I will add one more point--if your UserAccount table gets huge, you may consider a slightly more intelligent query that would incorporate the names of the accounts you need to get roll-ups for. This will make it possible not to return huge data sets to your web site when you're only showing, you know, 3-10 users' information on the page. I'd have to think a bit more about how to do this elegantly, but I'd suggest staying away from "IN" statements since this will invoke a linear search of the table.
For very high read/write ratios, denormalizing is a very valid option. You can use an indexed view and the data will be kept in sync declaratively (so you never have to worry about there being bad score data). The downside is that it IS kept in sync.. so the updates to the store total are a synchronous aspect of committing the score action. This would normally be quite fast, but it is a design decision. If you denormalize yourself, you can choose if you want to have some kind of delayed update system.
Personally I would go with an indexed view for starting, and then later you can replace it fairly seamlessly with a concrete table if your needs dictate.

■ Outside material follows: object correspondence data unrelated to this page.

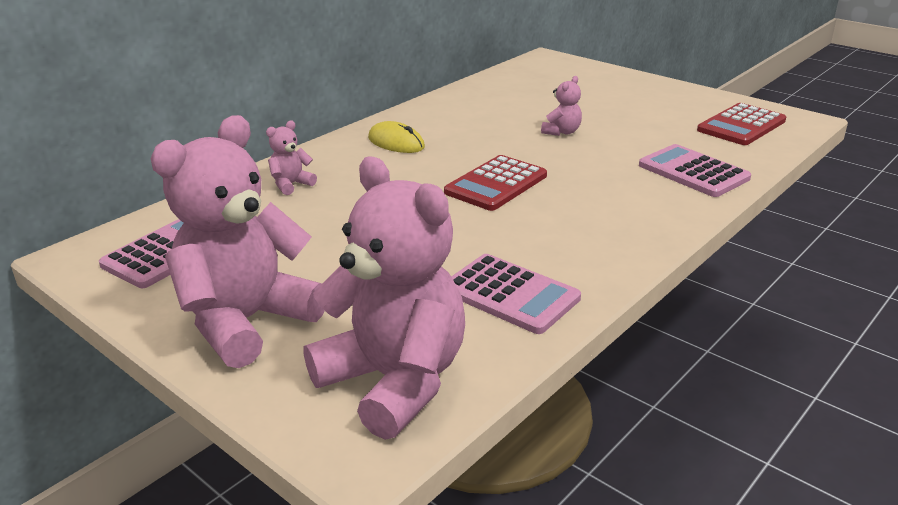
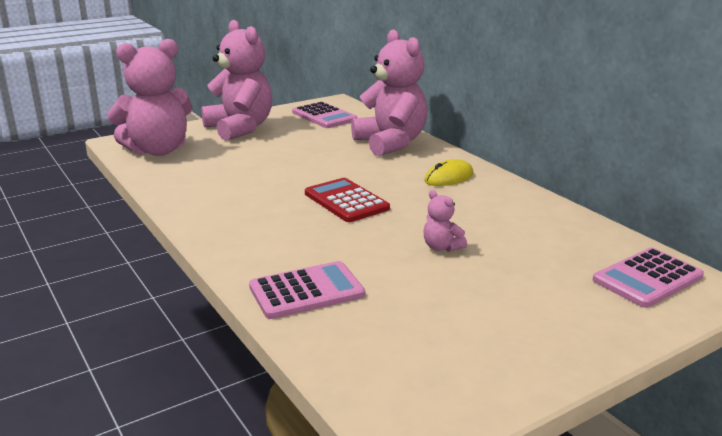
camera: 105 degrees right, 5 degrees down
(291, 185) = (390, 143): pink teddy bear -> pink teddy bear, size x2.42
(510, 294) = (196, 183): pink calculator -> pink calculator (647, 278)
(741, 125) = (411, 368): red calculator -> none

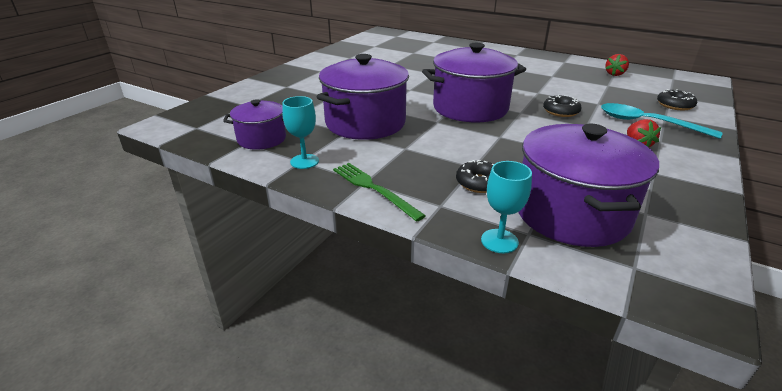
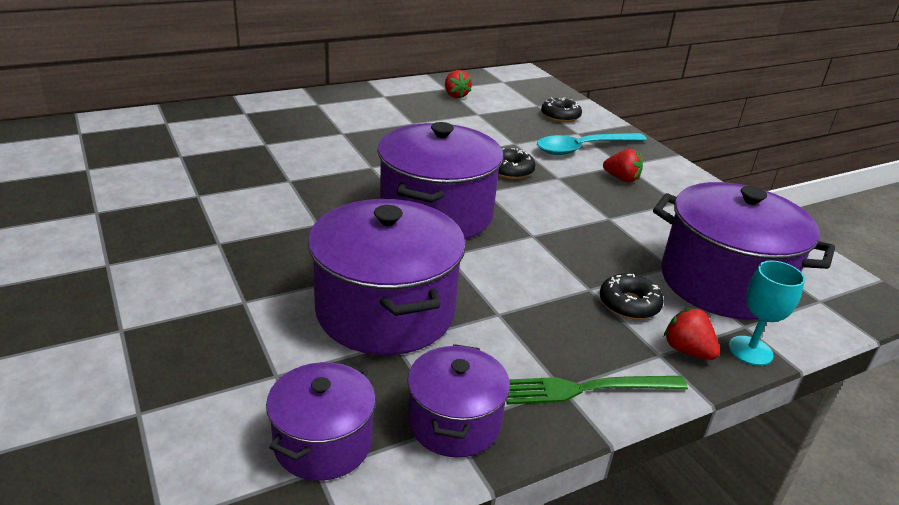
camera: 60 degrees left, 0 degrees up
(304, 161) = (454, 423): turquoise goblet -> purple pot
(460, 214) = (687, 350): none -> red strawberry

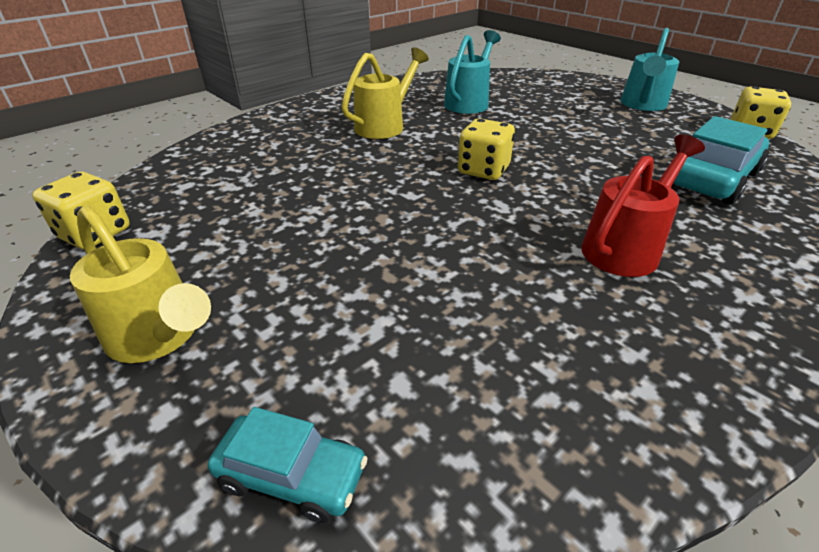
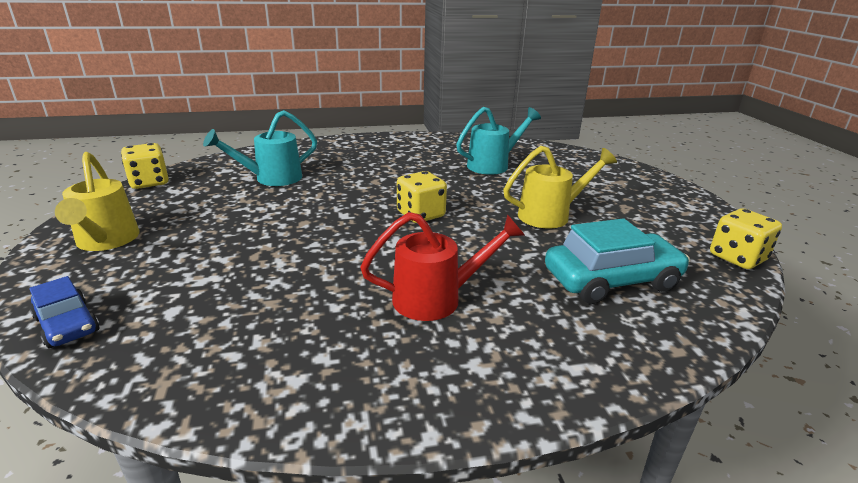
camera: 30 degrees right, 10 degrees down
(292, 475) = (67, 325): turquoise car -> blue car
(384, 126) = (399, 166): yellow watering can -> yellow watering can (550, 215)
(642, 105) = (657, 205): turquoise watering can -> turquoise watering can (272, 178)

In the past we've always used some sort of nightly or perodic cron job to calculate the current score and save it in the database - sort of like a persistent view of the SUM on the activities table. Like most "best practices" they are simply guidelines and it's often better and more practical to deviate from a specific hard nosed practice on very specific areas.
Plus it's not really all that much of a deviation if you use the cron job as it's better viewed as a cache stored in the database.
If you have a separate scores table, you could update it each time an item is submitted or a comment is posted by a user. You could do this using a trigger or within the sites code.
The user scores would be updated continuously, and could be quickly queried for display.